Mali: un terrorista eliminato dalle Forze francesi nel Nord del Paese

Bamako. Lo Stato Maggiore francese ha confermato, questa mattina, che ha eliminato uno dei principali responsabili del GSIM, il Colonnello Bamoussa Diara ma questo fatto di cronaca era già apparso sulla stampa maliana da almeno 24 ore.

Militari dell’operazione Barkhane in pattuglia in un mercato in Mali

Il giornale “L’Indipendente” di Bamako menzionava in particolare un raid effettuato dalle Forze francesi, martedì scorso, verso le ore 18, contro un veicolo pick-up di tipo Hilux, a quasi 7 chilometri, ad Est di Tadamakat, località appartenente al circolo di Tidarmene, regione di Ménaka.
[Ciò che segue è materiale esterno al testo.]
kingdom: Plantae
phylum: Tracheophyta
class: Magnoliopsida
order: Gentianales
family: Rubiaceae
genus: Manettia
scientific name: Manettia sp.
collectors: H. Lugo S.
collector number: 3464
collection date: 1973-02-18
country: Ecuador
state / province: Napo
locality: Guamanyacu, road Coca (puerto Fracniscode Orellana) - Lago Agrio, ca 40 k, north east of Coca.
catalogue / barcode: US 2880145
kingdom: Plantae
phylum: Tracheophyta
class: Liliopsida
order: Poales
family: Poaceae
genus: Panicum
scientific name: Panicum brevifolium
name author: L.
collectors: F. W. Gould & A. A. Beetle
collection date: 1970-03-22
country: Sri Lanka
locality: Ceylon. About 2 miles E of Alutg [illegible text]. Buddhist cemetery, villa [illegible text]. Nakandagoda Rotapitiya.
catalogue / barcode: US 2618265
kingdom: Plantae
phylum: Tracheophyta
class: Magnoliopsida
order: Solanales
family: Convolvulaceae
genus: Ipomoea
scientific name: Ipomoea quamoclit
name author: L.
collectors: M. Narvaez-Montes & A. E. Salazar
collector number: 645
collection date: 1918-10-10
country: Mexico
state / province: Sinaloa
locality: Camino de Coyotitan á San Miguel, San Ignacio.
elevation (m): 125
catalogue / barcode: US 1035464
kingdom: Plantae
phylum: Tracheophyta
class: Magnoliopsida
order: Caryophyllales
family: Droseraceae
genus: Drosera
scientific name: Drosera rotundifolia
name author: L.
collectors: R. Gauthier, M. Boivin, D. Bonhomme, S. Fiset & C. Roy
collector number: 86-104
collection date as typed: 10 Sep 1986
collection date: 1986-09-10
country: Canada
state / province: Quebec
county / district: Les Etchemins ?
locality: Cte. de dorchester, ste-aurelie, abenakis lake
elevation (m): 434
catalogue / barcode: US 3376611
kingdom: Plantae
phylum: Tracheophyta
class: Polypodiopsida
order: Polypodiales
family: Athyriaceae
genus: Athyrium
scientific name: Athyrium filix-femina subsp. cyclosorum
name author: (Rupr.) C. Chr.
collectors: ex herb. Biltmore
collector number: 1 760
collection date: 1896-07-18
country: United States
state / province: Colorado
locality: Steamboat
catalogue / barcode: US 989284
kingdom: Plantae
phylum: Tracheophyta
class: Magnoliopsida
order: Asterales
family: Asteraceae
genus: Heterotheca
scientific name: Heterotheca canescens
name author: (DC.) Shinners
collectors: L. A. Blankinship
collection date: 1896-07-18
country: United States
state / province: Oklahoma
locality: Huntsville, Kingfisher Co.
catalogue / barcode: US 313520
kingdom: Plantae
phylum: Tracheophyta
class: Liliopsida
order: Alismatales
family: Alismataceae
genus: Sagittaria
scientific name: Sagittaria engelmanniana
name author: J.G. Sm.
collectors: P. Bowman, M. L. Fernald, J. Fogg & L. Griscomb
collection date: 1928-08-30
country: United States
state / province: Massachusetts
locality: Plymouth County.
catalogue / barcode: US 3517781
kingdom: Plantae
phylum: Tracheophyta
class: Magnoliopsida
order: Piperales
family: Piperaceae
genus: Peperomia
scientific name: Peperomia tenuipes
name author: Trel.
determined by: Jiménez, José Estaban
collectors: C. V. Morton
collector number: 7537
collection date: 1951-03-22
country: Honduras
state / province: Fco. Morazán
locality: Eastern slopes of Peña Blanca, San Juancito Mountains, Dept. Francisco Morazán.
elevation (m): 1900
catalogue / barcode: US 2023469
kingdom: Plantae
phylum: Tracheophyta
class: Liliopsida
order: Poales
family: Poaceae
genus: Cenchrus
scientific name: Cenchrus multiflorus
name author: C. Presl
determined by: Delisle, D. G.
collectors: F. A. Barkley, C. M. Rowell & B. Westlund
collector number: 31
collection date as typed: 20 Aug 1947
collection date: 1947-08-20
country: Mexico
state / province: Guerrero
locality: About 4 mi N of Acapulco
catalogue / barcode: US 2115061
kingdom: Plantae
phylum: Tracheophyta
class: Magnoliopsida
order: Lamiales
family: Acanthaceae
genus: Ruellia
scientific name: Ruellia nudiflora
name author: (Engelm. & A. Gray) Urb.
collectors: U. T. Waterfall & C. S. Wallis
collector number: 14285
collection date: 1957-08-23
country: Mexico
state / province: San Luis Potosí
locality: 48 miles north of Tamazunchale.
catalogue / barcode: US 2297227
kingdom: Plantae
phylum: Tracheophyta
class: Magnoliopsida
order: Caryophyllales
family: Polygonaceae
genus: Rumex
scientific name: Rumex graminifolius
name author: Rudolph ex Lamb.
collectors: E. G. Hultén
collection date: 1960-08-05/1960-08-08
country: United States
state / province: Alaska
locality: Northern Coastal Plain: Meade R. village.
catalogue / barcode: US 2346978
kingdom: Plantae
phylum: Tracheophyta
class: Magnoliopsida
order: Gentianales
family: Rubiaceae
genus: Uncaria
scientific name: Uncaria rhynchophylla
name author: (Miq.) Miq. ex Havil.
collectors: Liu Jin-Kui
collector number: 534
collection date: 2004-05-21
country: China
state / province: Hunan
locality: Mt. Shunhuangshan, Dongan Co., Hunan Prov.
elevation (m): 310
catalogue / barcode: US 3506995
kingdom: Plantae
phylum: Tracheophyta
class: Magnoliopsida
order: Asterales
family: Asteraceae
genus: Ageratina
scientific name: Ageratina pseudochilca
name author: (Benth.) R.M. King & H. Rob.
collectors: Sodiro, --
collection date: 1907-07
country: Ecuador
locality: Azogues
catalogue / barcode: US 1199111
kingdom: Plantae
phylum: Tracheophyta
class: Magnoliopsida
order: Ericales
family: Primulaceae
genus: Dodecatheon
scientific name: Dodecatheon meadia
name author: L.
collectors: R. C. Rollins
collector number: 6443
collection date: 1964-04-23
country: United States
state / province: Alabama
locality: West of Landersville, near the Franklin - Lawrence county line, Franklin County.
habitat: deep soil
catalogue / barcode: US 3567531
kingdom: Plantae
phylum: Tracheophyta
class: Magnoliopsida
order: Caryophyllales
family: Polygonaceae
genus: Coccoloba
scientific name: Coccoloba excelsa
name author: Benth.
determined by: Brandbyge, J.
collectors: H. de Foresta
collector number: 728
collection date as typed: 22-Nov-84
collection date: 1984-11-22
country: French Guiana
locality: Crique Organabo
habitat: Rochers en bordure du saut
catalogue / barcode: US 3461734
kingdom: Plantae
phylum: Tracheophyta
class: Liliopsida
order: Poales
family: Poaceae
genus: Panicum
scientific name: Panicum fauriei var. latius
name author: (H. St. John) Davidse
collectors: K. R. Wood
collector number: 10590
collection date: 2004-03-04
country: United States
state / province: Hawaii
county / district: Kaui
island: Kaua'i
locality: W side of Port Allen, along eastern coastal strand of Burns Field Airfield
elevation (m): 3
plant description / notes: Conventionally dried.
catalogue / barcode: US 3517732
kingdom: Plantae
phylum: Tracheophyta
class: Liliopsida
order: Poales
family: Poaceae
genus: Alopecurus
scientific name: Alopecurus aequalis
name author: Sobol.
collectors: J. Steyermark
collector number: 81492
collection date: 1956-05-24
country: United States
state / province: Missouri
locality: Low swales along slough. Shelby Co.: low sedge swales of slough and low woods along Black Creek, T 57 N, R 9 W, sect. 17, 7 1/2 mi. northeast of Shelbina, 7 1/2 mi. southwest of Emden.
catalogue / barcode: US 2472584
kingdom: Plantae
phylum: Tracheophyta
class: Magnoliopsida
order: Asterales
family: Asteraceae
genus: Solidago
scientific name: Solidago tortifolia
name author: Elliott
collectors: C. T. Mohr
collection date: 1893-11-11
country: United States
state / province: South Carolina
E’ stato individuato un pickup sospetto e un Commandos dell’Operazione Barkhane  è intervenuto, ha confermato un ufficiale dello Stato Maggiore francese  ad alcuni giornalisti.

Quindici uomini dei Commandos dell’Operazione Barkhane sono stati  trasportati a bordo di 4  elicotteri, due con bordo il personale ed altrettanti per la ricognizione e l’attacco.

Sono stati utilizzati anche APR “Reaper”.

Il combattimento è stato abbastanza violento, con l’uso di diverse armi.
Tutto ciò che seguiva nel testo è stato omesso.